As of now, there’s no 100 percent accurate method to determine whether a student-athlete has sustained a concussion within minutes of the potential injury.
Dennis Molfese, director of the University of Nebraska’s new Center for Brain, Biology and Behavior, has set out to change that.
One of the main initiatives of the center, which opens this month, is the development of a sideline-concussion-assessment tool for student-athletes. The center will utilize a functional magnetic resonance imaging (or fMRI) machine to track blood flow within areas of the brain and detect subtle changes.
“We can get an idea of what area of the brain is being involved in the process, whether the speed of processing is at the rate it should be,” Molfese said to the Associated Press. “The different areas of the brain that normally integrate information quickly stop doing that, so that’s another way we should be able to pick up whether there is an injury or not.”
If a student-athlete was suspected of having sustained a concussion, he or she would be removed from play immediately and put on an electrode-covered mesh cap. The device would track his or her brain’s response to certain stimuli, which would help health-care professionals determine whether it was safe to return to play that same day.
Molfese told the AP that he hopes to have the tool ready to be used within one to two years. If all goes according to plan, health-care professionals would have enough information to make a return-to-play decision within 10 minutes after running the student-athlete through the device.
“There’s no question it’s going to move the dial forward,” Brian Hainline, the chief medical officer of the National Collegiate Athletic Association, told the Associated Press. “The big, hoped-for dream would be, let’s have a biomarker in brain imaging. If you’re to the left of that, you’re safe; if you’re to the right of it, you’re not. That’s probably a few years out. But functional brain imaging and blood flow are going to be a very important part of that.”

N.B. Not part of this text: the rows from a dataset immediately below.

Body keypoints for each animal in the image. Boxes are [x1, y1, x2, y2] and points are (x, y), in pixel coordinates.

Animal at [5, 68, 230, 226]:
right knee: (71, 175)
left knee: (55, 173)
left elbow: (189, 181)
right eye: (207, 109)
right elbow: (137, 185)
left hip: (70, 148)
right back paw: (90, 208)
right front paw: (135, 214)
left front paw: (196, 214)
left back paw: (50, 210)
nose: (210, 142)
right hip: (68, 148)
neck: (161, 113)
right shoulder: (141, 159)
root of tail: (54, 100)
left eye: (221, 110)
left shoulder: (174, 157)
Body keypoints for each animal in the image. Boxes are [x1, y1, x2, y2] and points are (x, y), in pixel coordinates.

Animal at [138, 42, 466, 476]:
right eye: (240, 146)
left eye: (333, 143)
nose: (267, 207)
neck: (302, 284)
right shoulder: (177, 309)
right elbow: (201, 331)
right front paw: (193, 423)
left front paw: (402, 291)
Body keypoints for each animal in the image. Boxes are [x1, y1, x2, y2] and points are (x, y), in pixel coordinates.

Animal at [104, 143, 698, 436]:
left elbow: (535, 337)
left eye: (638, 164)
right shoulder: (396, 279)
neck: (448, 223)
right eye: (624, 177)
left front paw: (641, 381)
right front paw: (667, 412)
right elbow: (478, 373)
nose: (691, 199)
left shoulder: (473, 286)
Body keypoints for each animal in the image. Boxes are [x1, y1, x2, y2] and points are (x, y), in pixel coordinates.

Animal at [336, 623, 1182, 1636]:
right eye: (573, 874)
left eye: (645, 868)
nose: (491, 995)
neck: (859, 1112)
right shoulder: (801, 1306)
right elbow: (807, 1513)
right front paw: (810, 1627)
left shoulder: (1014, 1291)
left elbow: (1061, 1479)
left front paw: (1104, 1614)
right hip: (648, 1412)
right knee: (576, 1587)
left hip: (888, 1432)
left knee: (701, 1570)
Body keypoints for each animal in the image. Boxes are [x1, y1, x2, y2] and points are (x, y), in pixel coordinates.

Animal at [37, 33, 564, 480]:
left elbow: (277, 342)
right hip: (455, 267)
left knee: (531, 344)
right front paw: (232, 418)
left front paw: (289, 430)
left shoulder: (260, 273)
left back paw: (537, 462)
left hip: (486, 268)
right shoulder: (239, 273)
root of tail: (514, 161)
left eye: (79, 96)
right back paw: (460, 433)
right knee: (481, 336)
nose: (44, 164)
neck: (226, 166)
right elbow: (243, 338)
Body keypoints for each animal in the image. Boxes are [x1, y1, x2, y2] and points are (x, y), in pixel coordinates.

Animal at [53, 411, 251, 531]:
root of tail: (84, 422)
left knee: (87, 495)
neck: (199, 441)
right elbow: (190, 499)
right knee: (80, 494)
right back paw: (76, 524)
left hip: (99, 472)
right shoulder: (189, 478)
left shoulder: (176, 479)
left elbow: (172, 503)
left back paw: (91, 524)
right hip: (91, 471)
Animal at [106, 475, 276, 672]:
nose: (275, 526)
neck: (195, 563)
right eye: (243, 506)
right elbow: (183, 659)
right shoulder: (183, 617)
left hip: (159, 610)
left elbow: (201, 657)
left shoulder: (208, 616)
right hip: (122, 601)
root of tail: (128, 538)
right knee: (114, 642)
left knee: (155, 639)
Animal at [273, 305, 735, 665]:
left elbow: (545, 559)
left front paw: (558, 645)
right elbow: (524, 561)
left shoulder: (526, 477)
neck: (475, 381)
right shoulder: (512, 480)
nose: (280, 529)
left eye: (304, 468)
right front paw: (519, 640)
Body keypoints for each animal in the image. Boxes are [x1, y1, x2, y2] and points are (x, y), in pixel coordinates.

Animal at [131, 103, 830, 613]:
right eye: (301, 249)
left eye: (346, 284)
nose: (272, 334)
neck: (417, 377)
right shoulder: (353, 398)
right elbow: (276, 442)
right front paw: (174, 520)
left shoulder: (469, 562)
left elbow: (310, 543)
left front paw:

At the moment, there are some fairly accurate sideline-concussion-diagnostic tools, such as the King-Devick test, currently in use. The computerized ImPACT test is another widely used concussion-management tool used to detect concussions in student-athletes. However, no single test has been proven to accurately determine 100 percent of concussions in student-athletes yet.
Likewise, Reebok has just introduced a new product called CHECKLIGHT that measures the force of impacts received by athletes. It’s similar to the accelerometer-equipped helmets used in a joint Virginia Tech-Wake Forest study that found the hardest hits for youth football players typically occurs during practice.
If the University of Nebraska’s fMRI machine can move closer toward the goal of reliably diagnosing concussions on the sidelines, it will mark major progress in the realm of concussion detection and management.